- _WHAT YOU HAVE TO DO_: Each line of the data should be given again exactly.

DATA PROVIDED Start Marker

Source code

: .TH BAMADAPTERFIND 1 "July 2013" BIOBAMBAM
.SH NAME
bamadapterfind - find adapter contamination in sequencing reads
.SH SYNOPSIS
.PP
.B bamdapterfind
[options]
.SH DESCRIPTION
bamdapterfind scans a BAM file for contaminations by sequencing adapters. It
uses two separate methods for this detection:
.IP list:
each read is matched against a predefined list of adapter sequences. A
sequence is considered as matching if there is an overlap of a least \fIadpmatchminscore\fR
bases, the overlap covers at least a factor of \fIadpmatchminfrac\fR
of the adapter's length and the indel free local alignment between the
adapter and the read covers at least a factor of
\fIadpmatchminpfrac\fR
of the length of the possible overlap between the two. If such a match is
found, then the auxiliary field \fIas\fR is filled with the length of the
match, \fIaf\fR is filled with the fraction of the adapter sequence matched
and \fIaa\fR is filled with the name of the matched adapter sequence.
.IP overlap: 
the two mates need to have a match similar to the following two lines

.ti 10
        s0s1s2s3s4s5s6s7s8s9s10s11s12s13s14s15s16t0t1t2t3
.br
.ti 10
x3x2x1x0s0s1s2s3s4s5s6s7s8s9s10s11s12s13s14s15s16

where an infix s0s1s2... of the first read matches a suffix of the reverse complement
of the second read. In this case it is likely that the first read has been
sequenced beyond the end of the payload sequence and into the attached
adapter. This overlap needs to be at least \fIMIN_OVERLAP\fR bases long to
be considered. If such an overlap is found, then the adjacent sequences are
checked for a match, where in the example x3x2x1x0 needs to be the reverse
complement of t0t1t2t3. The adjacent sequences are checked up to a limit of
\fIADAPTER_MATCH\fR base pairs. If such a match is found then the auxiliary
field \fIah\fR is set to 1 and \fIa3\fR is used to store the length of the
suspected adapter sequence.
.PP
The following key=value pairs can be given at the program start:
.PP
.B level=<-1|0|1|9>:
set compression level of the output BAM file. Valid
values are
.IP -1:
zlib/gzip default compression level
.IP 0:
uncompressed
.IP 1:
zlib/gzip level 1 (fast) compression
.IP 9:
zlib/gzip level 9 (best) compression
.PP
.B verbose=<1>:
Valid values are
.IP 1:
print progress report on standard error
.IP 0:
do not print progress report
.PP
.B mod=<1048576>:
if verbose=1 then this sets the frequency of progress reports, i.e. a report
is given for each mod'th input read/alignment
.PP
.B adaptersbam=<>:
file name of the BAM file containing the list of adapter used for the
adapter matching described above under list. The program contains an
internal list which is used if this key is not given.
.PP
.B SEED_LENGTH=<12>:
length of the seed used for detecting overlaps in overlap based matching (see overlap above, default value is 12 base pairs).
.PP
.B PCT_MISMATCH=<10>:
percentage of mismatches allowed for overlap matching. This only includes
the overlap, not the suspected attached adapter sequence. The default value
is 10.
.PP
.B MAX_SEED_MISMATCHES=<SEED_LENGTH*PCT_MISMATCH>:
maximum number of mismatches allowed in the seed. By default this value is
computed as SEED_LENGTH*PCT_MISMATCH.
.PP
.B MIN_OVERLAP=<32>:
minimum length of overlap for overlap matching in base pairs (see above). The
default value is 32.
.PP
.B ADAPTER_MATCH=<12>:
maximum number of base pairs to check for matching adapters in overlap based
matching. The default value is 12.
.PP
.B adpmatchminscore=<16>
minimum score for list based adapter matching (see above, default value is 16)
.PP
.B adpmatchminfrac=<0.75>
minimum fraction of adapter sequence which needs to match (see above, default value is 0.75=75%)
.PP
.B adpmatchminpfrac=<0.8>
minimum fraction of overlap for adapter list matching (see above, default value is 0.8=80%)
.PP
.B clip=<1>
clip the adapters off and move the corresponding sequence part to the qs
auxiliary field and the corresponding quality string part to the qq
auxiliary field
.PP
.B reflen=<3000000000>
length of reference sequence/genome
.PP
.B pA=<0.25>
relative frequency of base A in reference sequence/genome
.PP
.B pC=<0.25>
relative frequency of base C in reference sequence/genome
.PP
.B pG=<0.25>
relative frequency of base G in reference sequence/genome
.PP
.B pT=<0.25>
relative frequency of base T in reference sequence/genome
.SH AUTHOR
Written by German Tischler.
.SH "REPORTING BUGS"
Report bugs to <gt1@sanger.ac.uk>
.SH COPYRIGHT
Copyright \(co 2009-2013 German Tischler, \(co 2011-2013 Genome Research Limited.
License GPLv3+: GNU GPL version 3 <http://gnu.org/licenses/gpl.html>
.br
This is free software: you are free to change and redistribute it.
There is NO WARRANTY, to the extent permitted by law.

DATA PROVIDED End Marker

- _REPLY TO THE EXERCISE_:
Source code

: .TH BAMADAPTERFIND 1 "July 2013" BIOBAMBAM
.SH NAME
bamadapterfind - find adapter contamination in sequencing reads
.SH SYNOPSIS
.PP
.B bamdapterfind
[options]
.SH DESCRIPTION
bamdapterfind scans a BAM file for contaminations by sequencing adapters. It
uses two separate methods for this detection:
.IP list:
each read is matched against a predefined list of adapter sequences. A
sequence is considered as matching if there is an overlap of a least \fIadpmatchminscore\fR
bases, the overlap covers at least a factor of \fIadpmatchminfrac\fR
of the adapter's length and the indel free local alignment between the
adapter and the read covers at least a factor of
\fIadpmatchminpfrac\fR
of the length of the possible overlap between the two. If such a match is
found, then the auxiliary field \fIas\fR is filled with the length of the
match, \fIaf\fR is filled with the fraction of the adapter sequence matched
and \fIaa\fR is filled with the name of the matched adapter sequence.
.IP overlap: 
the two mates need to have a match similar to the following two lines

.ti 10
        s0s1s2s3s4s5s6s7s8s9s10s11s12s13s14s15s16t0t1t2t3
.br
.ti 10
x3x2x1x0s0s1s2s3s4s5s6s7s8s9s10s11s12s13s14s15s16

where an infix s0s1s2... of the first read matches a suffix of the reverse complement
of the second read. In this case it is likely that the first read has been
sequenced beyond the end of the payload sequence and into the attached
adapter. This overlap needs to be at least \fIMIN_OVERLAP\fR bases long to
be considered. If such an overlap is found, then the adjacent sequences are
checked for a match, where in the example x3x2x1x0 needs to be the reverse
complement of t0t1t2t3. The adjacent sequences are checked up to a limit of
\fIADAPTER_MATCH\fR base pairs. If such a match is found then the auxiliary
field \fIah\fR is set to 1 and \fIa3\fR is used to store the length of the
suspected adapter sequence.
.PP
The following key=value pairs can be given at the program start:
.PP
.B level=<-1|0|1|9>:
set compression level of the output BAM file. Valid
values are
.IP -1:
zlib/gzip default compression level
.IP 0:
uncompressed
.IP 1:
zlib/gzip level 1 (fast) compression
.IP 9:
zlib/gzip level 9 (best) compression
.PP
.B verbose=<1>:
Valid values are
.IP 1:
print progress report on standard error
.IP 0:
do not print progress report
.PP
.B mod=<1048576>:
if verbose=1 then this sets the frequency of progress reports, i.e. a report
is given for each mod'th input read/alignment
.PP
.B adaptersbam=<>:
file name of the BAM file containing the list of adapter used for the
adapter matching described above under list. The program contains an
internal list which is used if this key is not given.
.PP
.B SEED_LENGTH=<12>:
length of the seed used for detecting overlaps in overlap based matching (see overlap above, default value is 12 base pairs).
.PP
.B PCT_MISMATCH=<10>:
percentage of mismatches allowed for overlap matching. This only includes
the overlap, not the suspected attached adapter sequence. The default value
is 10.
.PP
.B MAX_SEED_MISMATCHES=<SEED_LENGTH*PCT_MISMATCH>:
maximum number of mismatches allowed in the seed. By default this value is
computed as SEED_LENGTH*PCT_MISMATCH.
.PP
.B MIN_OVERLAP=<32>:
minimum length of overlap for overlap matching in base pairs (see above). The
default value is 32.
.PP
.B ADAPTER_MATCH=<12>:
maximum number of base pairs to check for matching adapters in overlap based
matching. The default value is 12.
.PP
.B adpmatchminscore=<16>
minimum score for list based adapter matching (see above, default value is 16)
.PP
.B adpmatchminfrac=<0.75>
minimum fraction of adapter sequence which needs to match (see above, default value is 0.75=75%)
.PP
.B adpmatchminpfrac=<0.8>
minimum fraction of overlap for adapter list matching (see above, default value is 0.8=80%)
.PP
.B clip=<1>
clip the adapters off and move the corresponding sequence part to the qs
auxiliary field and the corresponding quality string part to the qq
auxiliary field
.PP
.B reflen=<3000000000>
length of reference sequence/genome
.PP
.B pA=<0.25>
relative frequency of base A in reference sequence/genome
.PP
.B pC=<0.25>
relative frequency of base C in reference sequence/genome
.PP
.B pG=<0.25>
relative frequency of base G in reference sequence/genome
.PP
.B pT=<0.25>
relative frequency of base T in reference sequence/genome
.SH AUTHOR
Written by German Tischler.
.SH "REPORTING BUGS"
Report bugs to <gt1@sanger.ac.uk>
.SH COPYRIGHT
Copyright \(co 2009-2013 German Tischler, \(co 2011-2013 Genome Research Limited.
License GPLv3+: GNU GPL version 3 <http://gnu.org/licenses/gpl.html>
.br
This is free software: you are free to change and redistribute it.
There is NO WARRANTY, to the extent permitted by law.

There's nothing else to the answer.